Second, Amazon definitely goofed. They thought people would use the Echos for shopping. They didn’t. Literally the only uses for them are alarms and timers, controlling lights and other smart home devices, and answering trivia questions. That’s it. What other requirements do you have that don’t fall in this category? And the Echos do this stuff incredibly well. They can do complex variations too, including turning off the lights after a timer goes off, scheduling lights, etc. Amazon is basically giving these devices away but the way to pivot this is to release a line of smart devices that connect to the Echos: smart bulbs and switches, smart locks, etc. They do have TVs which you can control with an Echo fairly well (and it is getting better). An ecosystem of smart devices that seamlessly interoperate will dwarf what HA has to offer (and I say this as someone who is firmly on HA’s side). And this is Amazon’s core competency: consumer devices and sales.

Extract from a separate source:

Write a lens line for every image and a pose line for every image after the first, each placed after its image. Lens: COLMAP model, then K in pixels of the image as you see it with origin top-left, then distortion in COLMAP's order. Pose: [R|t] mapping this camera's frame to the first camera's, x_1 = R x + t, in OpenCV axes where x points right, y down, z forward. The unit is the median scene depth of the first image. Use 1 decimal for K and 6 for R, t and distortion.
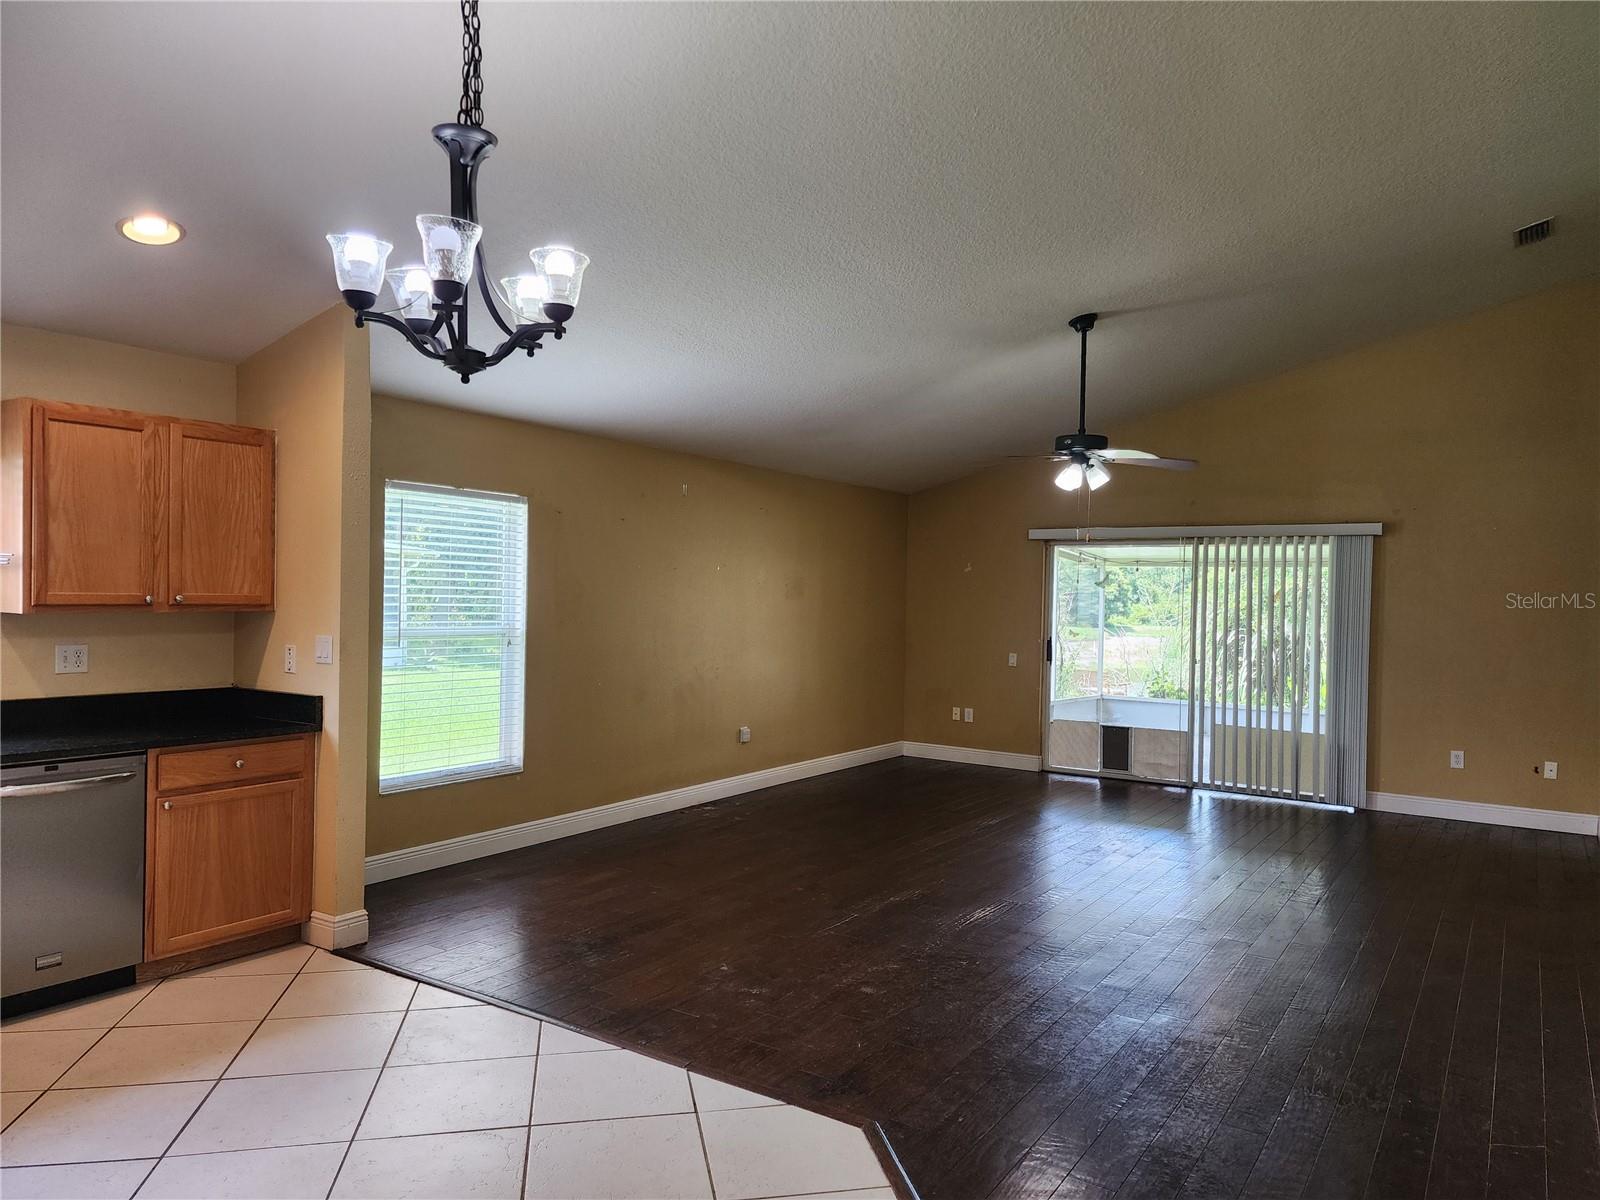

If your requirement is that you want Jarvis, it’s not the voice device part of it that you want. You want what it is connected to: a self driving car you can summon, DoorDash you can order by saying “I want a pizza”, a phone line so it can call your insurance company and dispute a claim on your behalf.
Now the last piece here is privacy and it’s a doozy. The only way to solve this for Amazon is to figure out some form of encrypted computation that allows for your voice prompts to be processed without them ever hearing clear voice versions. Mathematically possible, practically not so much. But clearly consumers don’t give a fuck whatsoever about it. They trust Amazon. That’s why there are hundreds of millions of these devices. So in effect while people on HN think they are the target market for these devices, they are clearly the opposite. We aren’t the thought leaders, we are the Luddites. And again I say this as someone who wishes there was a way to avoid the privacy issue, to have more control over my own tech, etc. I run an extensive HA setup but use Echos for the voice control because at least for now they are be best value. I am excited about TFA because it means there might be a better choice soon. But even here a $59 device is going to have a hard time competing with one that routinely go on sale for $19.